Exercise:
Locate every line below that contains the word "Gotaland" and copy it.

============

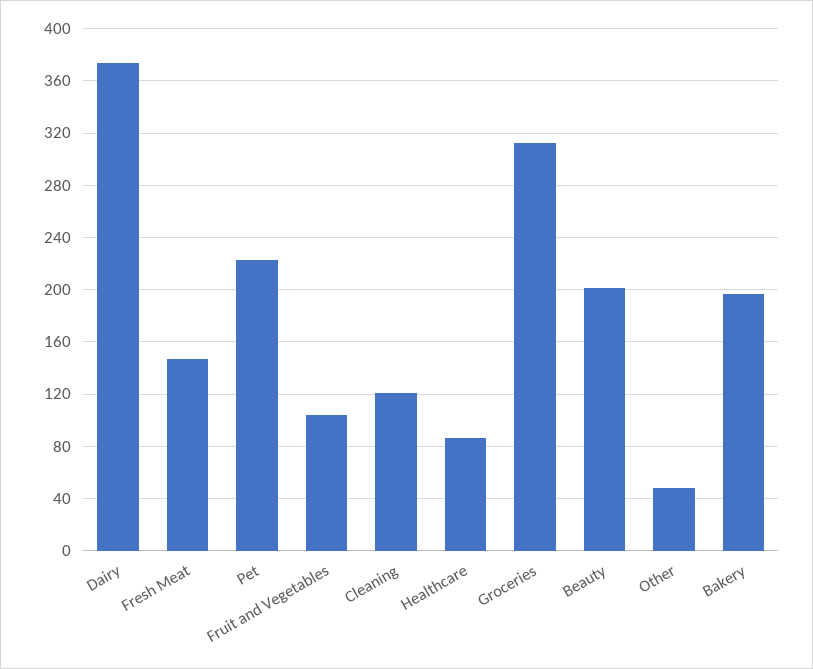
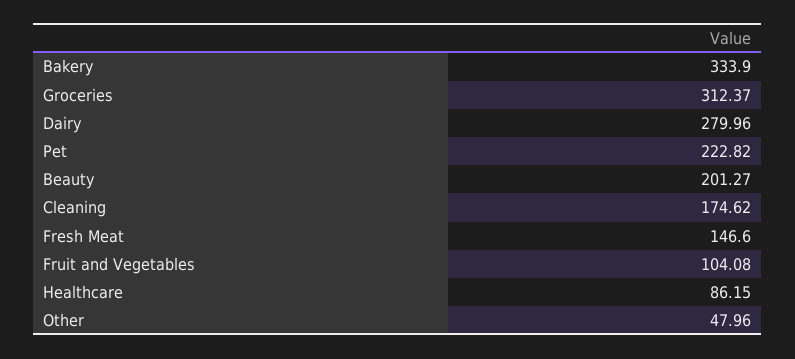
  {
-   "Dairy": 375,
+   "Dairy": 279.96,
    "Fresh Meat": 146.6,
    "Pet": 222.82,
    "Fruit and Vegetables": 104.08,
-   "Cleaning": 120,
+   "Cleaning": 174.62,
    "Healthcare": 86.15,
    "Groceries": 312.37,
    "Beauty": 201.27,
    "Other": 47.96,
-   "Bakery": 195
+   "Bakery": 333.9
  }

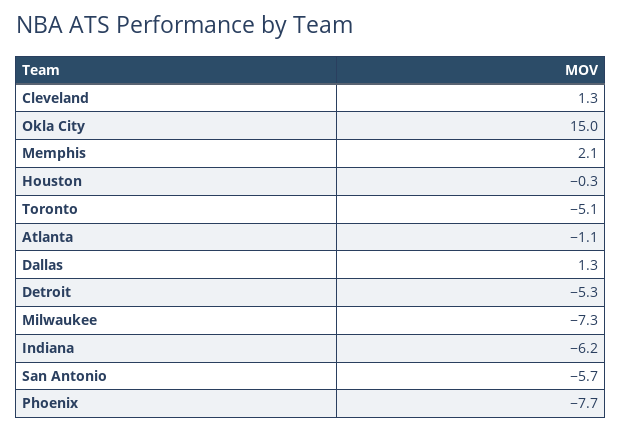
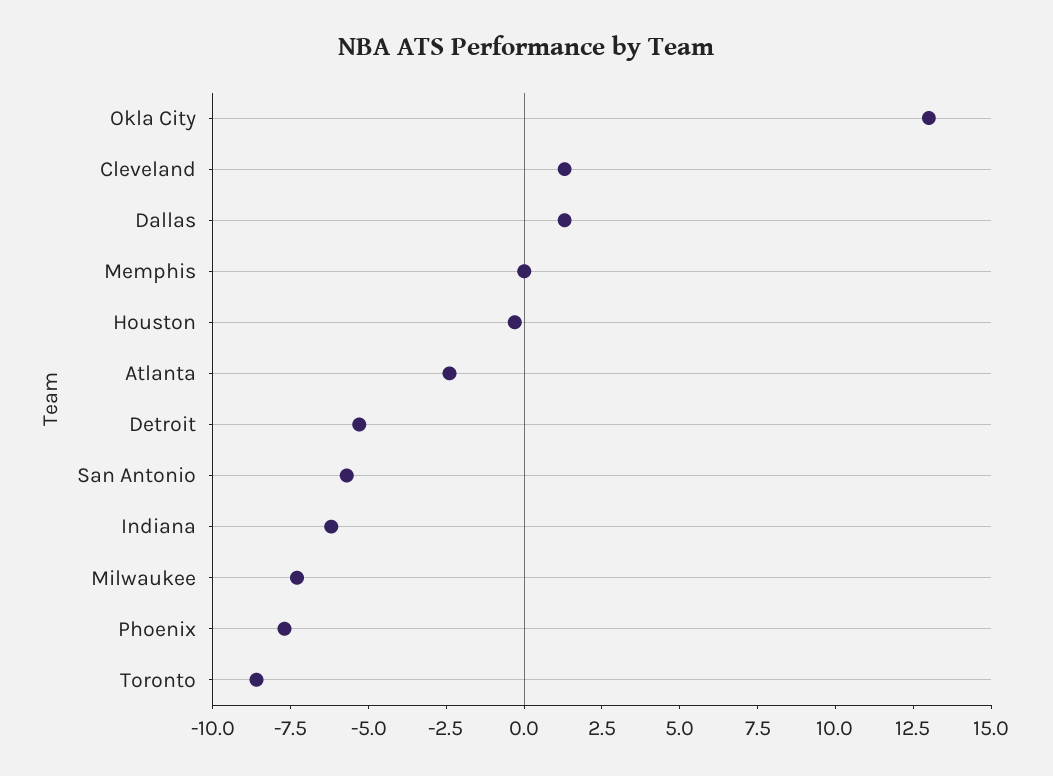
  {
    "Cleveland": 1.3,
-   "Okla City": 15,
+   "Okla City": 13,
-   "Memphis": 2.1,
+   "Memphis": 0,
    "Houston": -0.3,
-   "Toronto": -5.1,
+   "Toronto": -8.5,
-   "Atlanta": -1.1,
+   "Atlanta": -2.5,
    "Dallas": 1.3,
    "Detroit": -5.3,
    "Milwaukee": -7.3,
    "Indiana": -6.2,
    "San Antonio": -5.7,
    "Phoenix": -7.7
  }

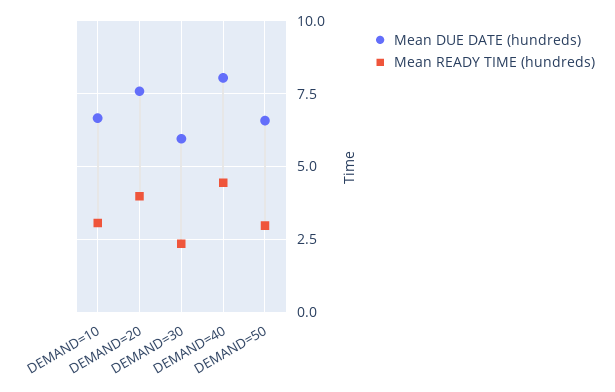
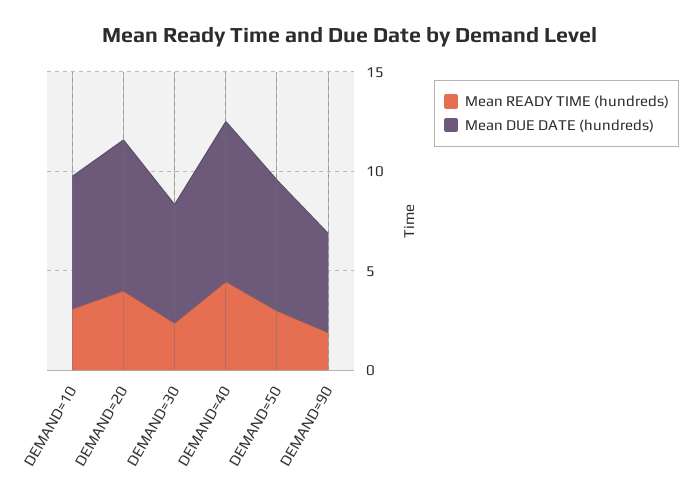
  {
    "Mean DUE DATE (hundreds)": {
      "DEMAND=10": 6.75,
      "DEMAND=20": 7.5,
      "DEMAND=30": 6,
      "DEMAND=40": 8,
-     "DEMAND=50": 6.5
+     "DEMAND=50": 6.5,
+     "DEMAND=90": 5
    },
    "Mean READY TIME (hundreds)": {
      "DEMAND=10": 3,
      "DEMAND=20": 4,
      "DEMAND=30": 2.25,
      "DEMAND=40": 4.5,
-     "DEMAND=50": 3
+     "DEMAND=50": 3,
+     "DEMAND=90": 2
    }
  }

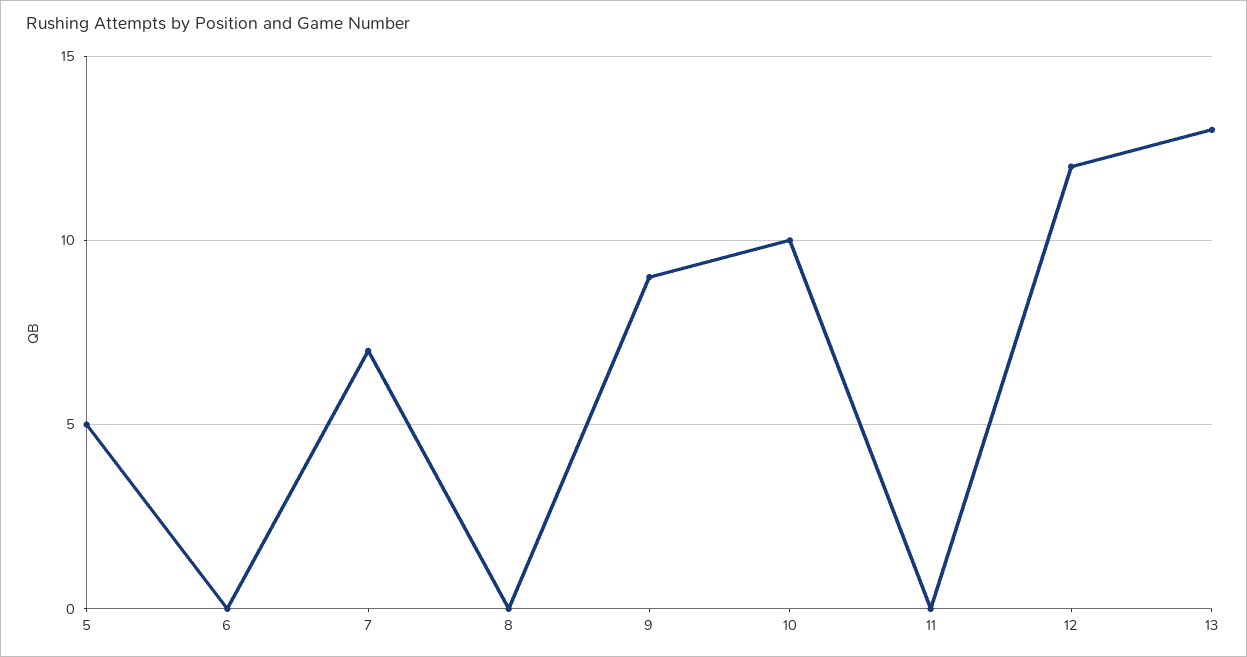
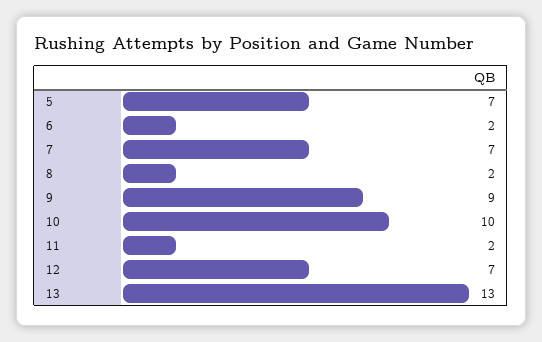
  {
-   "5": 5,
+   "5": 7,
-   "6": 0,
+   "6": 2,
    "7": 7,
-   "8": 0,
+   "8": 2,
    "9": 9,
    "10": 10,
-   "11": 0,
+   "11": 2,
-   "12": 12,
+   "12": 7,
    "13": 13
  }

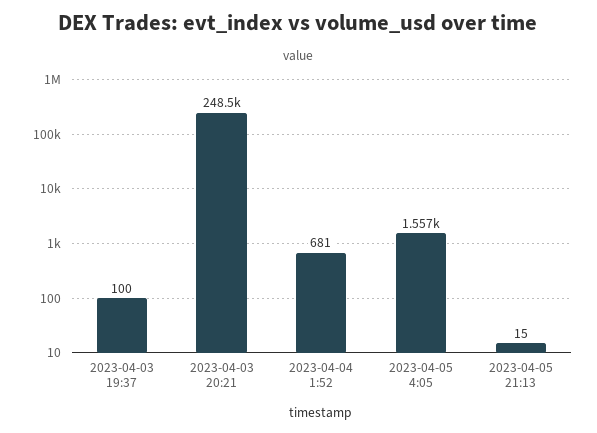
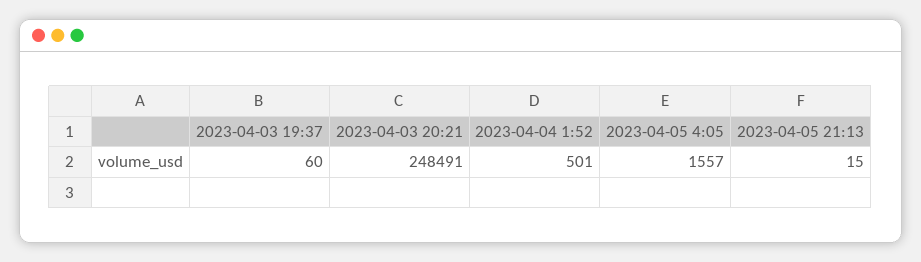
  {
-   "2023-04-03 19:37": 100,
+   "2023-04-03 19:37": 60,
    "2023-04-03 20:21": 248491,
-   "2023-04-04 1:52": 681,
+   "2023-04-04 1:52": 501,
    "2023-04-05 4:05": 1557,
    "2023-04-05 21:13": 15
  }

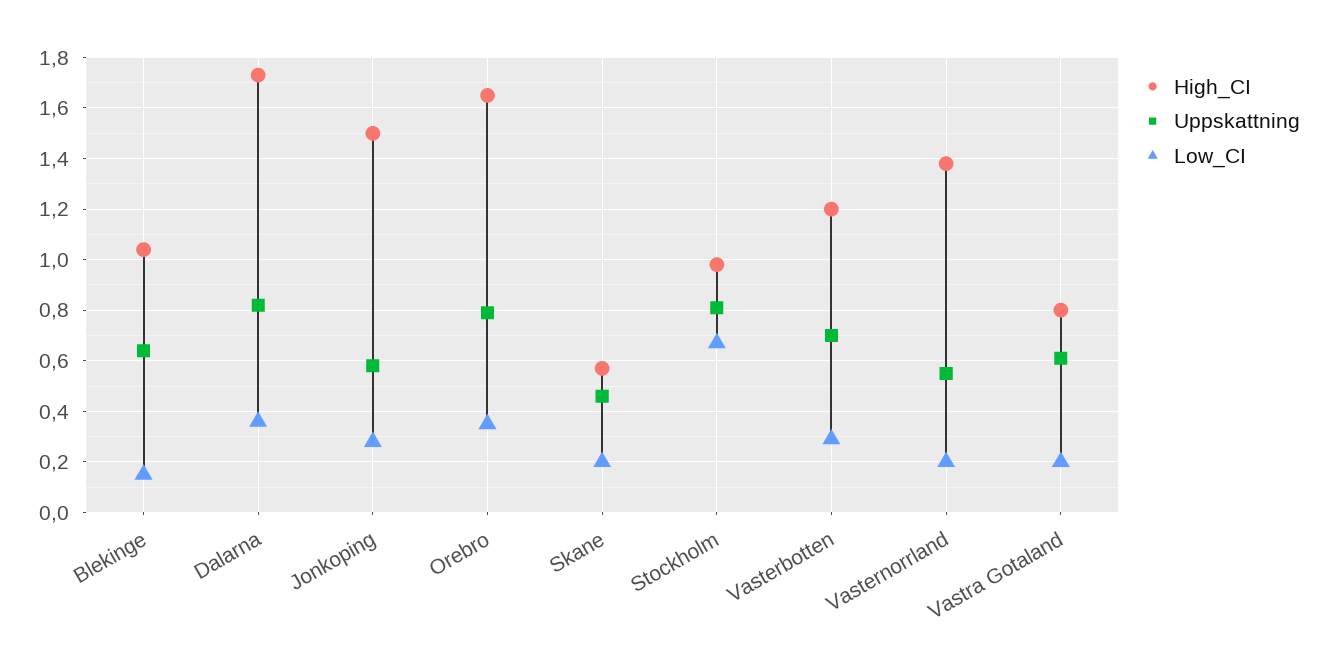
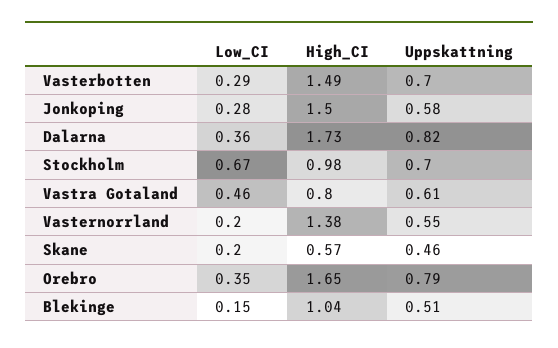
  {
    "High_CI": {
      "Blekinge": 1.04,
      "Dalarna": 1.73,
      "Jonkoping": 1.5,
      "Orebro": 1.65,
      "Skane": 0.57,
      "Stockholm": 0.98,
-     "Vasterbotten": 1.2,
+     "Vasterbotten": 1.49,
      "Vasternorrland": 1.38,
      "Vastra Gotaland": 0.8
    },
    "Uppskattning": {
-     "Blekinge": 0.65,
+     "Blekinge": 0.51,
      "Dalarna": 0.82,
      "Jonkoping": 0.58,
      "Orebro": 0.79,
      "Skane": 0.46,
-     "Stockholm": 0.8,
+     "Stockholm": 0.7,
      "Vasterbotten": 0.7,
      "Vasternorrland": 0.55,
      "Vastra Gotaland": 0.61
    },
    "Low_CI": {
      "Blekinge": 0.15,
      "Dalarna": 0.36,
      "Jonkoping": 0.28,
      "Orebro": 0.35,
      "Skane": 0.2,
      "Stockholm": 0.67,
      "Vasterbotten": 0.29,
      "Vasternorrland": 0.2,
-     "Vastra Gotaland": 0.2
+     "Vastra Gotaland": 0.46
    }
  }

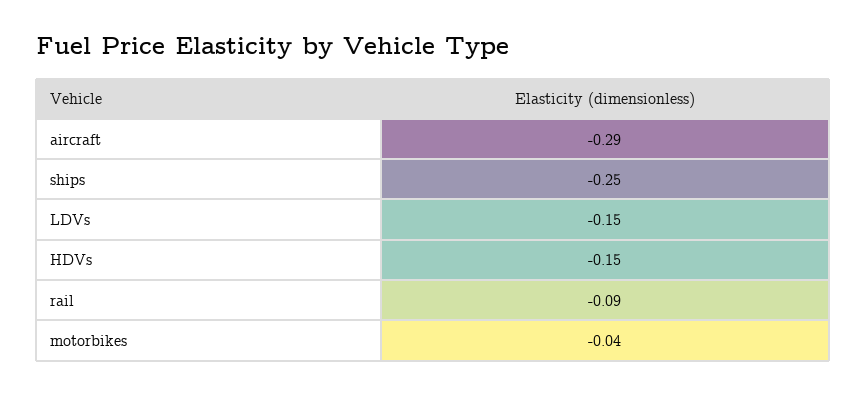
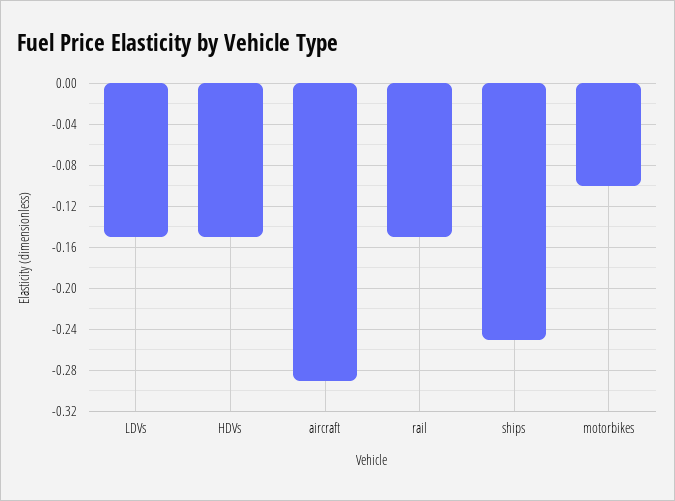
  {
    "aircraft": -0.29,
    "ships": -0.25,
    "LDVs": -0.15,
    "HDVs": -0.15,
-   "rail": -0.09,
+   "rail": -0.15,
-   "motorbikes": -0.04
+   "motorbikes": -0.1
  }

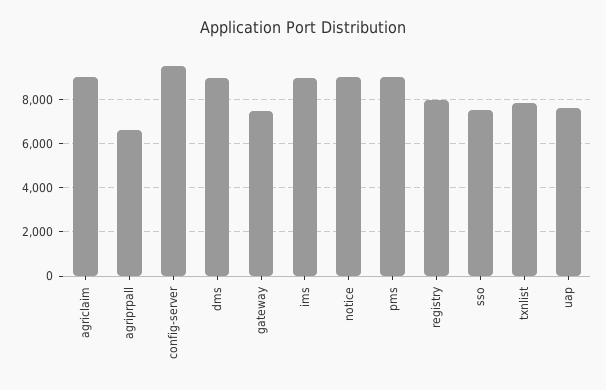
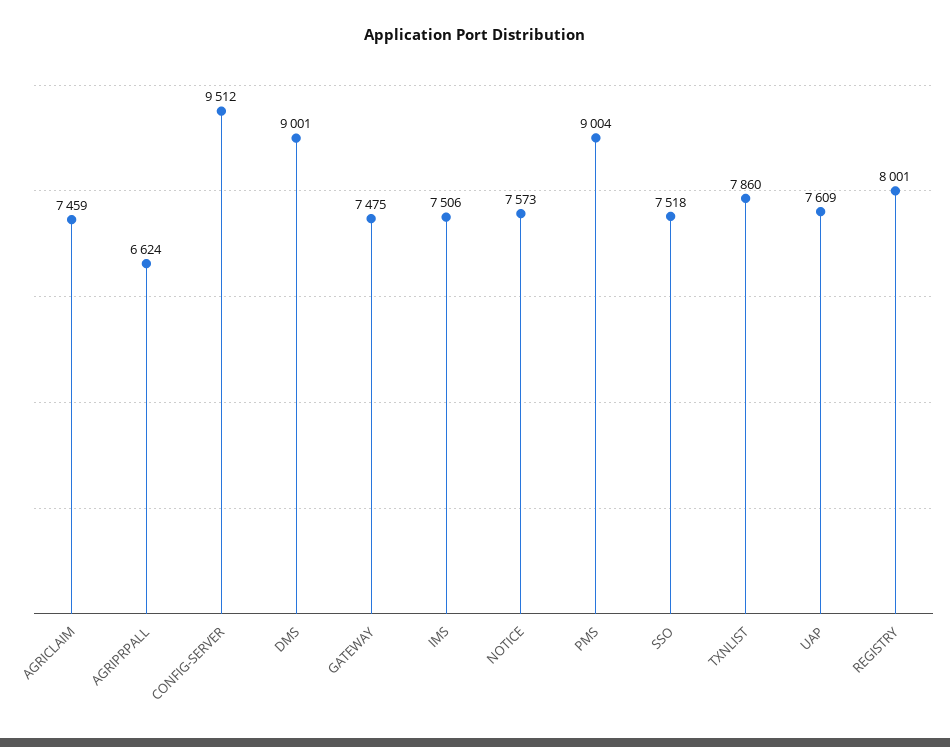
  {
-   "agriclaim": 9000,
+   "agriclaim": 7459,
    "agriprpall": 6624,
    "config-server": 9512,
    "dms": 9001,
    "gateway": 7475,
-   "ims": 9000,
+   "ims": 7506,
-   "notice": 9000,
+   "notice": 7573,
    "pms": 9004,
    "registry": 8001,
    "sso": 7518,
    "txnlist": 7860,
    "uap": 7609
  }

============

Written solution:
      "Vastra Gotaland": 0.8
      "Vastra Gotaland": 0.61
-     "Vastra Gotaland": 0.2
+     "Vastra Gotaland": 0.46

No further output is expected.